Pandora wins at Tamworth
Posted on Wednesday, March 4th, 2009
The Tamworth Country Music Festival has cemented itself as an Australian January institution and is possibly the biggest party in the whole of the country. The population of Tamworth almost doubles in size to 100,000 and the festival generates more than $40 million to the local economy. They come by ute, bus, train, plane – some blokes used to travel each year by camel – to the large inland city on the banks of the Peel River.
With some 120 different venues showing about 4,000 performances, about 590 buskers on the ‘Boulevard of Dreams’ (Peel Street) and so many visitors, it’s a wonder that country hospitality isn’t stretched to breaking point but the smiles on the locals are as wide as ever.
The festival culminates in the Country Music Association of Australia’s night of nights, the Golden Guitar Awards, which was held this year at the Tamworth Regional Entertainment & Convention Centre. Paul Collison was the lighting designer for the event and saw it as a prime opportunity to utilize the Pandora’s Box Media Server.
On the Funniest Home Videos Grand Final production Paul used the Pandora’s Box Media Player which is the software you use with your own hardware but in Tamworth he used the Pandora’s Box Media Server which is the hardware solution.
Last years Golden Guitar Awards featured one large video screen behind the stage which rather dominated the set and so this year Paul wanted to break up the video elements turning it more into part of the set design than just a video screen.
The LED panels were divided into random strips across the stage with the Pandora’s Box Media Server used to map video, using it more as a wallpaper or set design than a straightforward video screen.

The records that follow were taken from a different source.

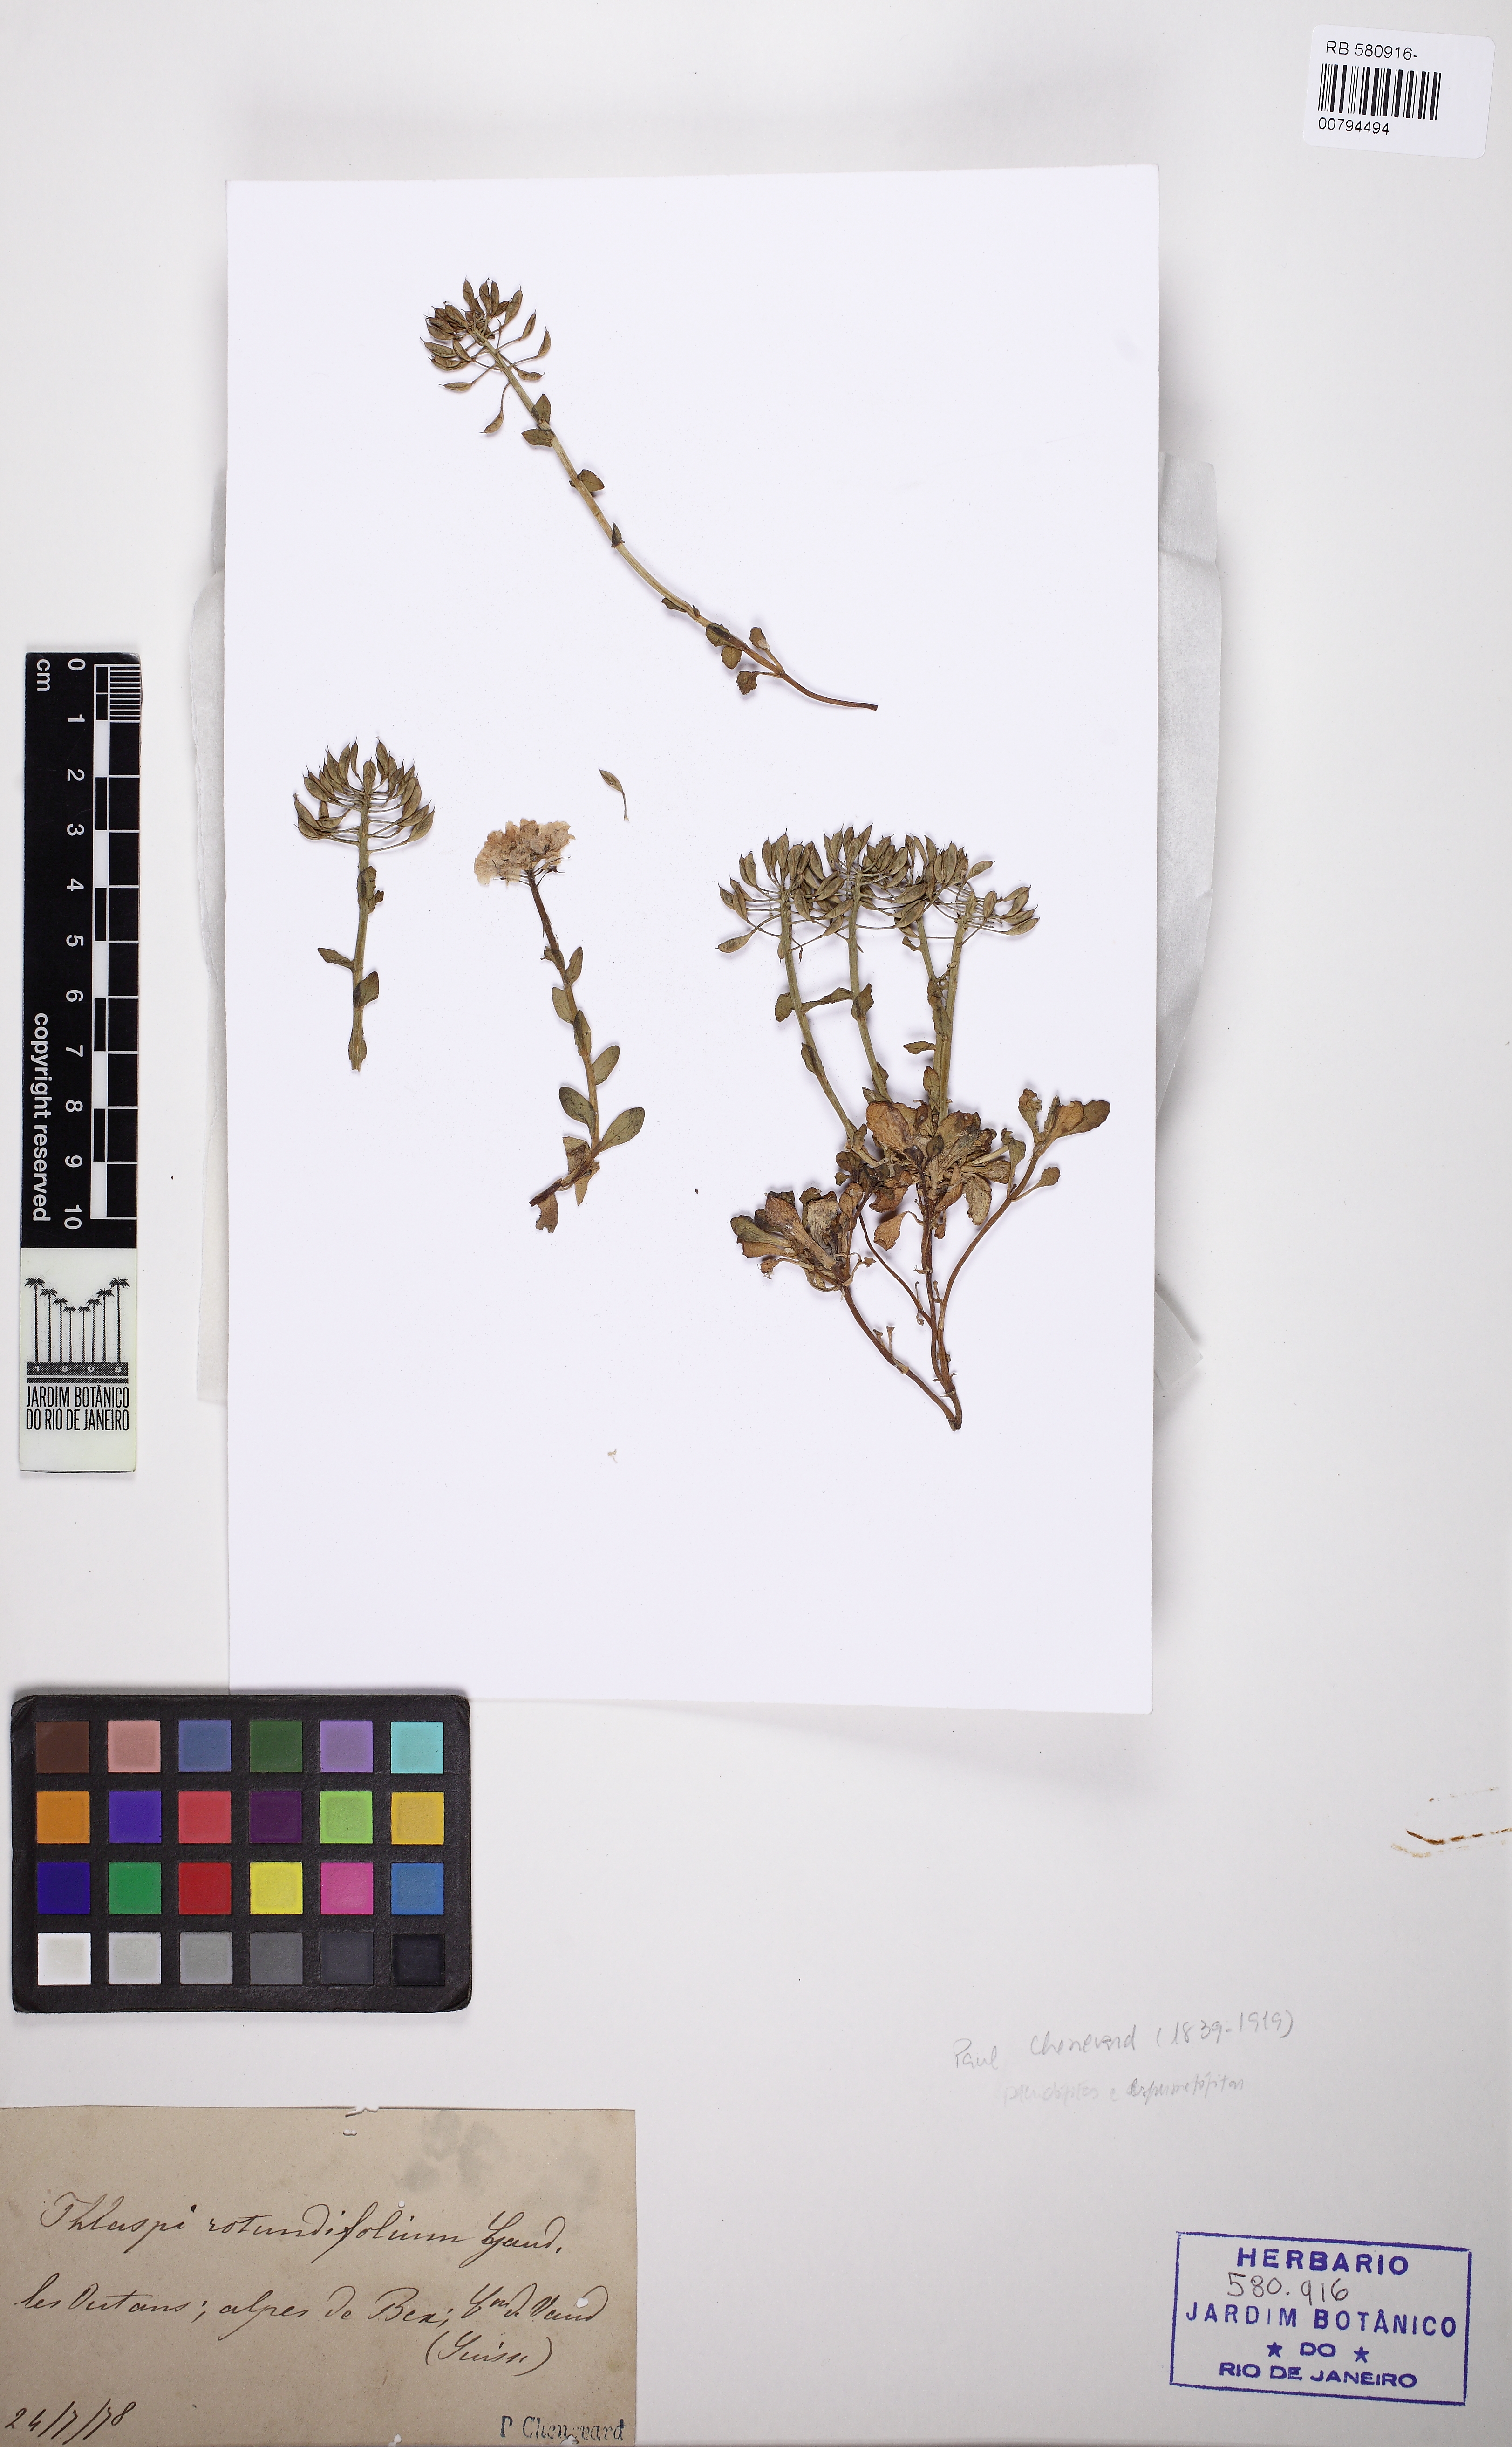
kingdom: Plantae
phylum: Tracheophyta
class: Magnoliopsida
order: Brassicales
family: Brassicaceae
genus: Noccaea
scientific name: Noccaea rotundifolia
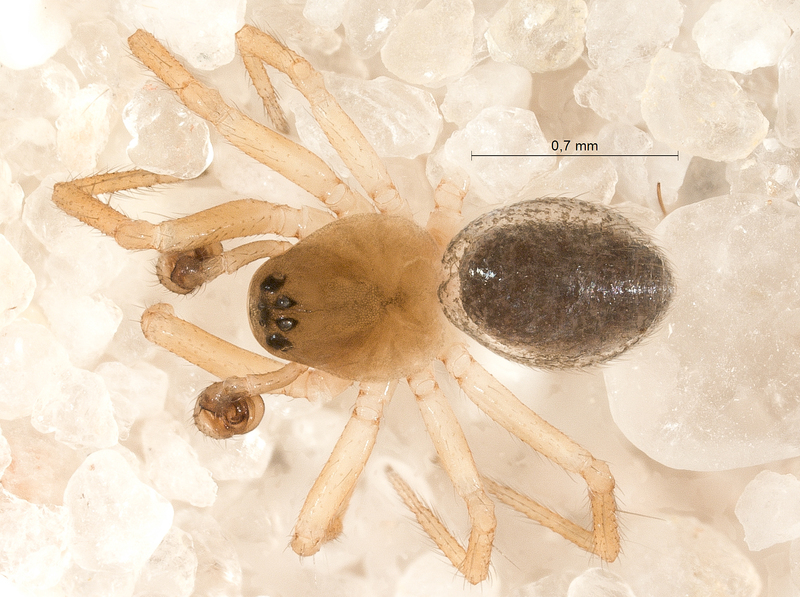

“We were really happy with the Media Server,” Paul said. “When I used the Media Player I was very happy with the smooth playback and the efficiency of the software but using the hardware solution from coolux just took it to another level again. I can definitely see in the near future that products such as Pandora’s Box will be a better solution than software like Watchout and start to bridge that gap between video and lighting. It will bring those departments much closer together.”
Along with the Panodora’s Box Media Server, Paul networked a second Media Player running on a 20inch iMac to send graphics on to the LCD panels on stage. “The LCD panels were only patched in on the day of the show, I used the Spread Content feature of the PB system to spread the content I was using on the main server to the media player. This meant I could clone the Media Player to the Media Server on the grandMA and viola, most of my programming was done for me”
The media used was mainly from the comprehensive collection that Paul has amassed over the past couple of years and included softly moving waves of colour and textures. There were no ‘in your face’ graphics used for this production.
“Video graphics can often be overdone, it was nice to see it as much more of a background than a feature,” remarked Paul.
Paul used Martin MACTW1 fixtures as keylights for the show and he only has one word to describe them.
“Awesome, just awesome,” he said. “I don’t know what else I can say about them. They are hands-down my favorite light. I love the colour mixing and the way they look on camera. Instead of having thirty conventional fixtures in my rig I could use just eight TW1’s with no fuss. They’re just perfect for television.”